8. So far as the question of disallowance of guest house expenses is concerned, we find that the assessee had not given a detailed break-up and it

had only claimed guest house expenses at Rs. 50,289 and repairs at Rs. 5,000 apart from claiming depreciation including workers welfare

expenses. Under Sub-sections (4) and (5) of the Section 37 of the Act, expenditure on the maintenance of any residential accommodation in the

nature of guest house has to be disallowed. Providing of lodging or boarding and lodging to any person including any employee on tour or visit to

the place at which such accommodation is situated is also treated as accommodation in the nature of a guest house. It is not in dispute that the

guest-house which the assessee is maintaining is in the nature of guest house as the assessee has its units at Shamli and Pilkhani. Any expenditure

incurred even on employees in the guest house in the form of lodging or boarding on tour or visit to a place at which such accommodation is

situated, is also liable to be disallowed as if treated as an accommodation in the nature of guest house in view of Sub-section (5) of Section 37 of

the Act. Thus the entire expenses have to be treated as an expenditure on guest house which is not allowable in view of Sub-section (4) of Section

37 of the Act. The reliance placed by the learned Counsel on the decisions of South India Viscose Ltd. (supra) is wholly misplaced. It was dealing

with a case of maintenance of a guest house and as to whether the rent paid for guest house would be admissible for deduction or not. The Madras

High Court has held that the rent paid for the guest house cannot be regarded as part of the maintenance. The word ""maintenance"" refers to

upkeep of the house and it has also been taken into consideration that any amount, which is paid, is for its existence. Thus, the Tribunal was not

justified in restricting the disallowance at 30 per cent in respect of guest house expenses.

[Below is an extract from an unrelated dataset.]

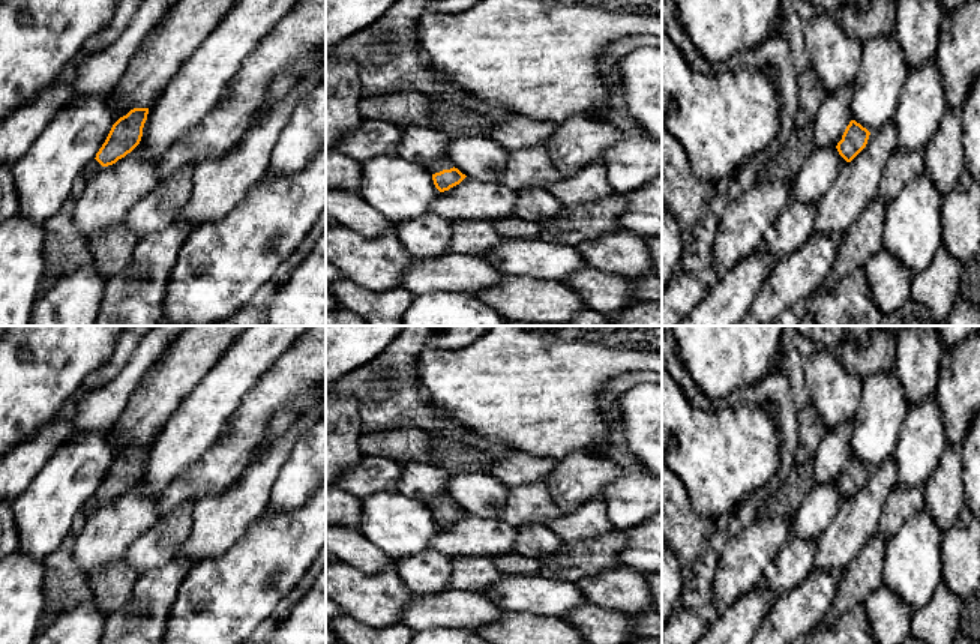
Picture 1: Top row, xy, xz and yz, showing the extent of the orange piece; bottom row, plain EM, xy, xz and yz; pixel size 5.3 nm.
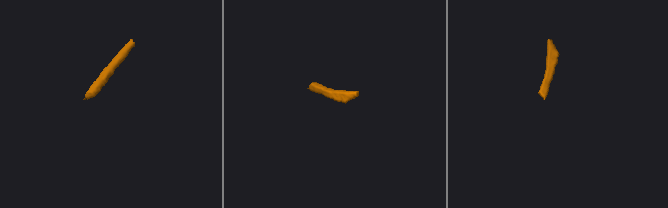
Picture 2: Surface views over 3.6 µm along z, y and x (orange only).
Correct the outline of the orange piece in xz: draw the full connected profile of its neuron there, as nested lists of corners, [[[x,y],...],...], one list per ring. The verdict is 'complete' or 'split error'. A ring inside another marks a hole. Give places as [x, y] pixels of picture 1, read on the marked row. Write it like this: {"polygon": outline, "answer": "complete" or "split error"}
{"polygon": [[[447,159],[429,162],[425,168],[432,174],[434,185],[440,192],[449,191],[467,177]]], "answer": "split error"}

9. So far as the levy of interest u/s 220(2) of the Act is concerned, we find that admittedly, in the present case notice u/s 156 of the Act was

served upon the assessee on 18th Feb., 1989. Interest under Sub-section (2) of Section 220 starts running after the amount remains unpaid. As

the notice was served upon the assessee on 18th Feb., 1989, there is no liability for payment of interest prior to that date. The Tribunal has rightly

cancelled the levy of interest u/s 220(2) of the Act.

10. In view of the foregoing discussions, we answer the question Nos. 1 and 3 referred to us in the affirmative i.e. in favour of the assessee and

against the Revenue. So far as the second question is concerned, that is answered in the negative, i.e. in favour of the Revenue and against the

assessee. There will be no order as to costs.